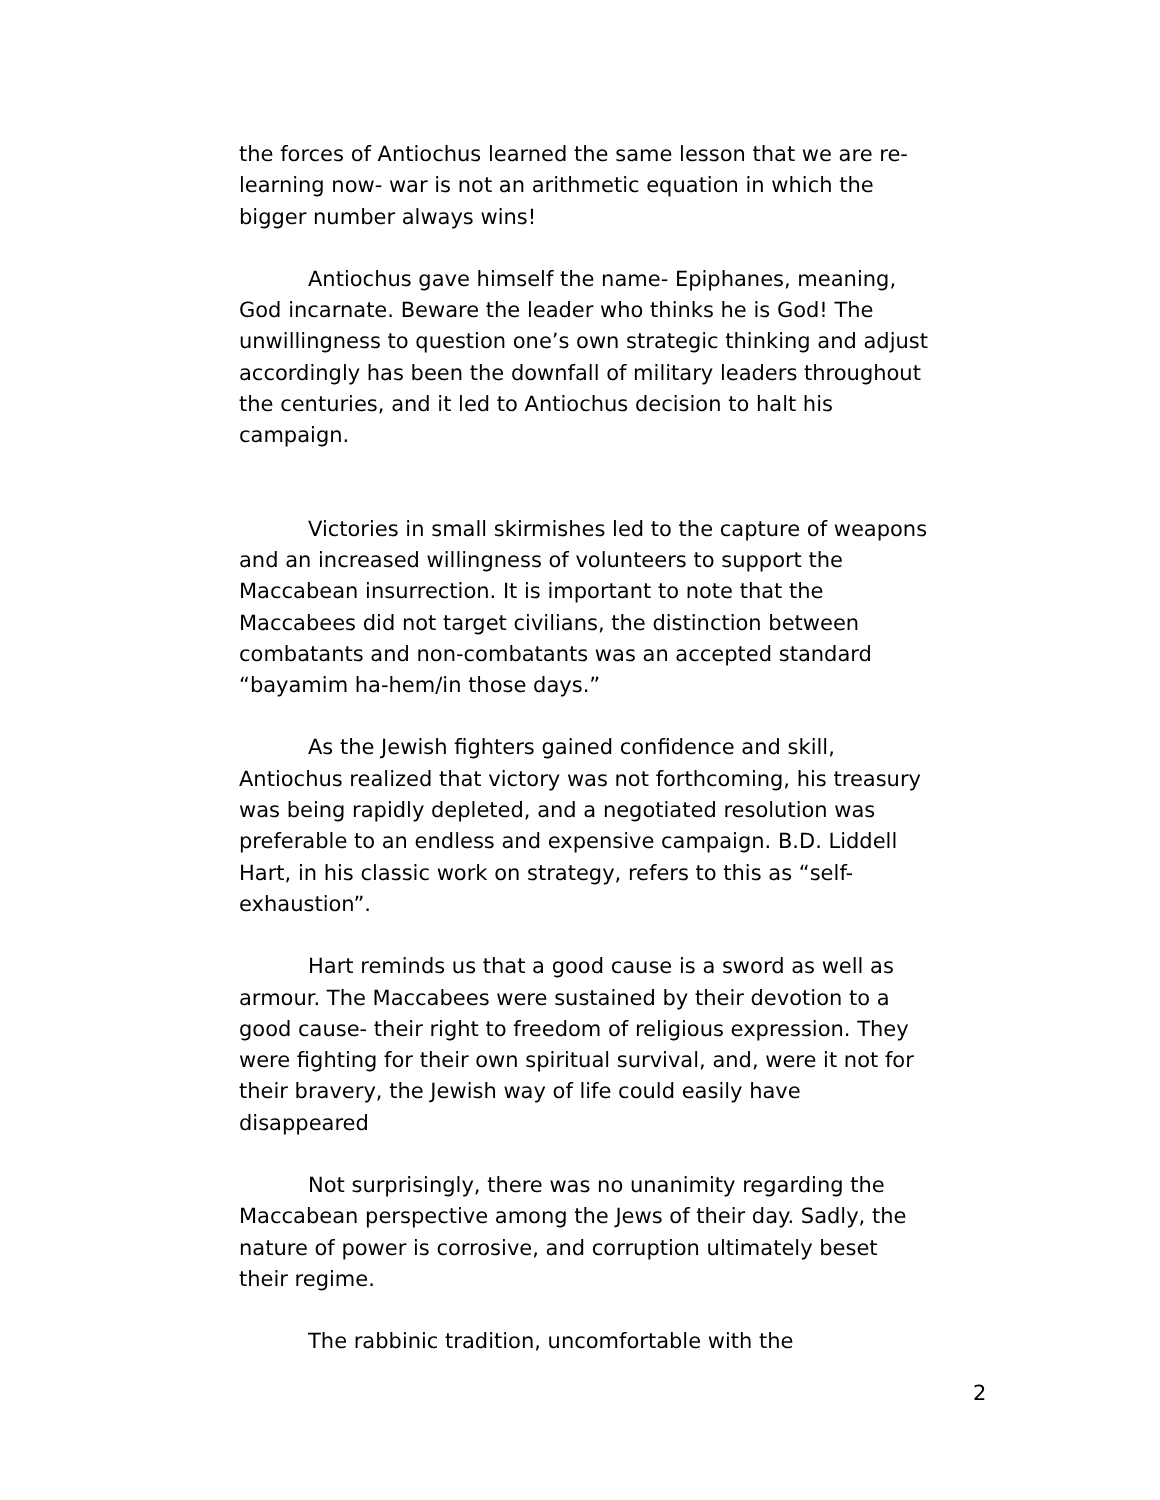the forces of Antiochus learned the same lesson that we are re-learning now- war is not an arithmetic equation in which the bigger number always wins!
Antiochus gave himself the name- Epiphanes, meaning, God incarnate. Beware the leader who thinks he is God! The unwillingness to question one’s own strategic thinking and adjust accordingly has been the downfall of military leaders throughout the centuries, and it led to Antiochus decision to halt his campaign.
Victories in small skirmishes led to the capture of weapons and an increased willingness of volunteers to support the Maccabean insurrection. It is important to note that the Maccabees did not target civilians, the distinction between combatants and non-combatants was an accepted standard “bayamim ha-hem/in those days.”
As the Jewish fighters gained confidence and skill, Antiochus realized that victory was not forthcoming, his treasury was being rapidly depleted, and a negotiated resolution was preferable to an endless and expensive campaign. B.D. Liddell Hart, in his classic work on strategy, refers to this as “self-exhaustion”.
Hart reminds us that a good cause is a sword as well as armour. The Maccabees were sustained by their devotion to a good cause- their right to freedom of religious expression. They were fighting for their own spiritual survival, and, were it not for their bravery, the Jewish way of life could easily have disappeared
Not surprisingly, there was no unanimity regarding the Maccabean perspective among the Jews of their day. Sadly, the nature of power is corrosive, and corruption ultimately beset their regime.
The rabbinic tradition, uncomfortable with the
2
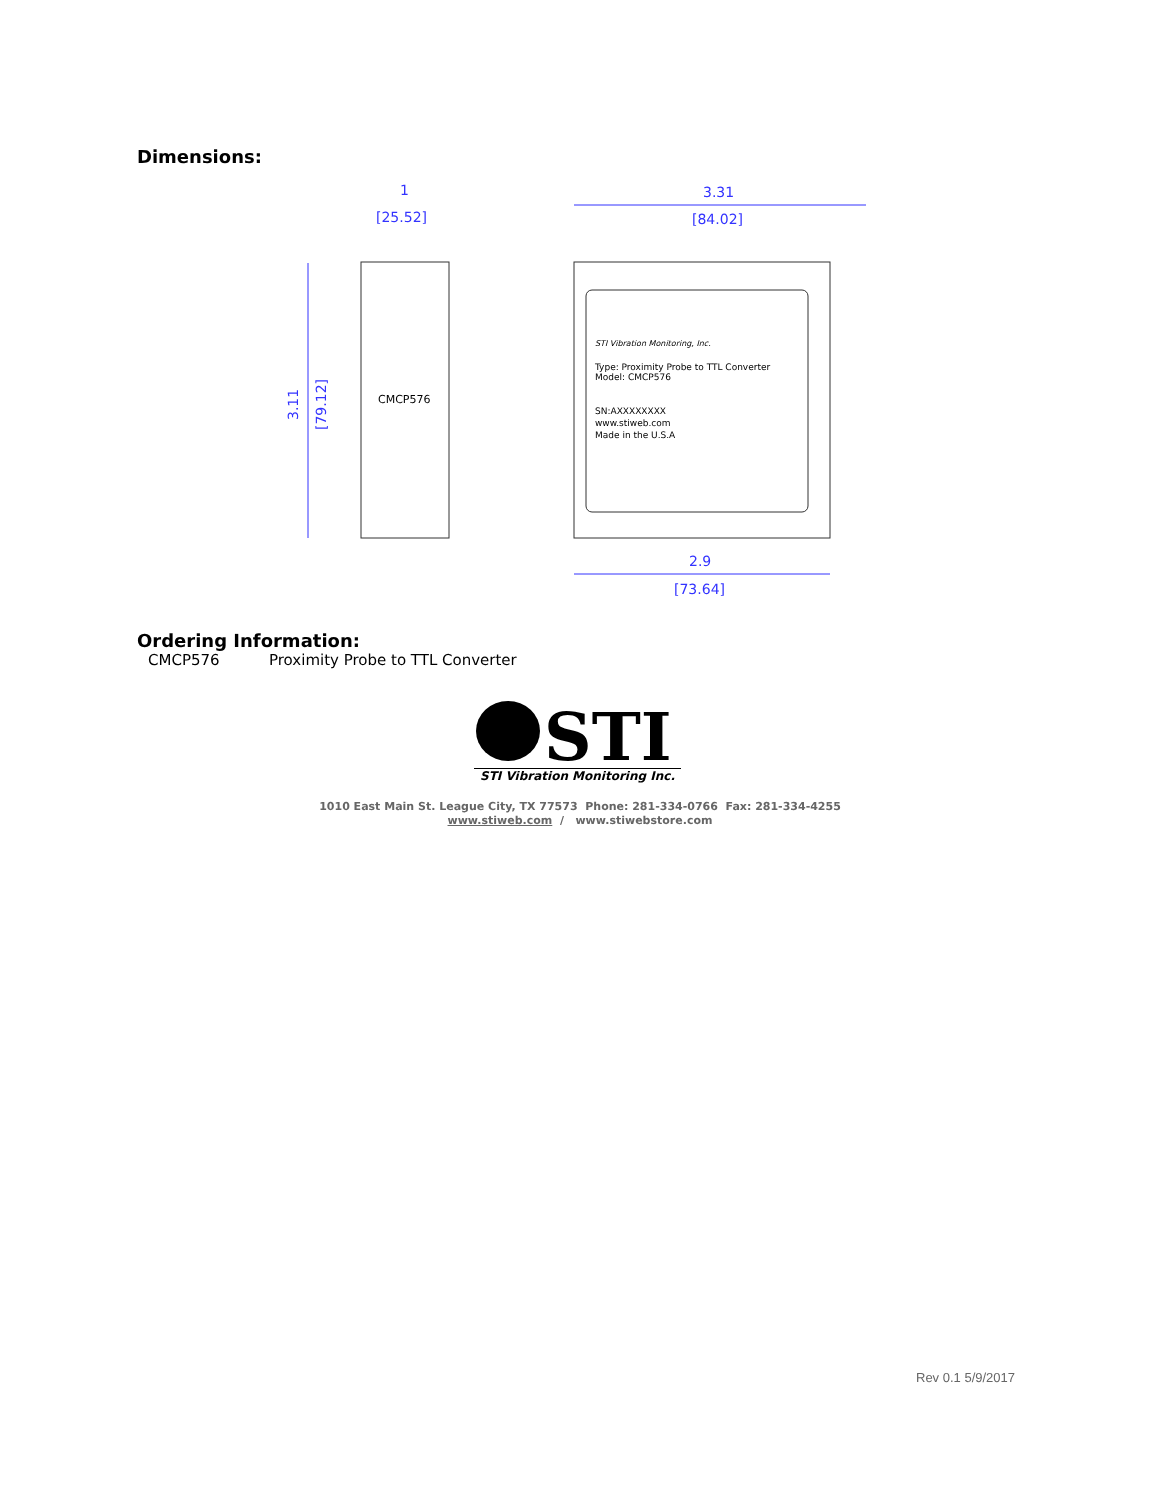Dimensions:
1
[25.52]
3.31
[84.02]
2.9
[73.64]
3.11
[79.12]
CMCP576
Type: Proximity Probe to TTL Converter
Model: CMCP576
SN:AXXXXXXXX
www.stiweb.com
Made in the U.S.A
STI Vibration Monitoring, Inc.
Ordering Information:
CMCP576 Proximity Probe to TTL Converter
STI
STI Vibration Monitoring Inc.
1010 East Main St. League City, TX 77573 Phone: 281-334-0766 Fax: 281-334-4255
www.stiweb.com / www.stiwebstore.com
Rev 0.1 5/9/2017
---
● **Activity**: Images are to be skipped, and each line above is to be returned exactly.

● **Result for this task**:
the forces of Antiochus learned the same lesson that we are re-learning now- war is not an arithmetic equation in which the bigger number always wins!
Antiochus gave himself the name- Epiphanes, meaning, God incarnate. Beware the leader who thinks he is God! The unwillingness to question one’s own strategic thinking and adjust accordingly has been the downfall of military leaders throughout the centuries, and it led to Antiochus decision to halt his campaign.
Victories in small skirmishes led to the capture of weapons and an increased willingness of volunteers to support the Maccabean insurrection. It is important to note that the Maccabees did not target civilians, the distinction between combatants and non-combatants was an accepted standard “bayamim ha-hem/in those days.”
As the Jewish fighters gained confidence and skill, Antiochus realized that victory was not forthcoming, his treasury was being rapidly depleted, and a negotiated resolution was preferable to an endless and expensive campaign. B.D. Liddell Hart, in his classic work on strategy, refers to this as “self-exhaustion”.
Hart reminds us that a good cause is a sword as well as armour. The Maccabees were sustained by their devotion to a good cause- their right to freedom of religious expression. They were fighting for their own spiritual survival, and, were it not for their bravery, the Jewish way of life could easily have disappeared
Not surprisingly, there was no unanimity regarding the Maccabean perspective among the Jews of their day. Sadly, the nature of power is corrosive, and corruption ultimately beset their regime.
The rabbinic tradition, uncomfortable with the
2
Dimensions:
1
[25.52]
3.31
[84.02]
2.9
[73.64]
3.11
[79.12]
CMCP576
Type: Proximity Probe to TTL Converter
Model: CMCP576
SN:AXXXXXXXX
www.stiweb.com
Made in the U.S.A
STI Vibration Monitoring, Inc.
Ordering Information:
CMCP576 Proximity Probe to TTL Converter
STI
STI Vibration Monitoring Inc.
1010 East Main St. League City, TX 77573 Phone: 281-334-0766 Fax: 281-334-4255
www.stiweb.com / www.stiwebstore.com
Rev 0.1 5/9/2017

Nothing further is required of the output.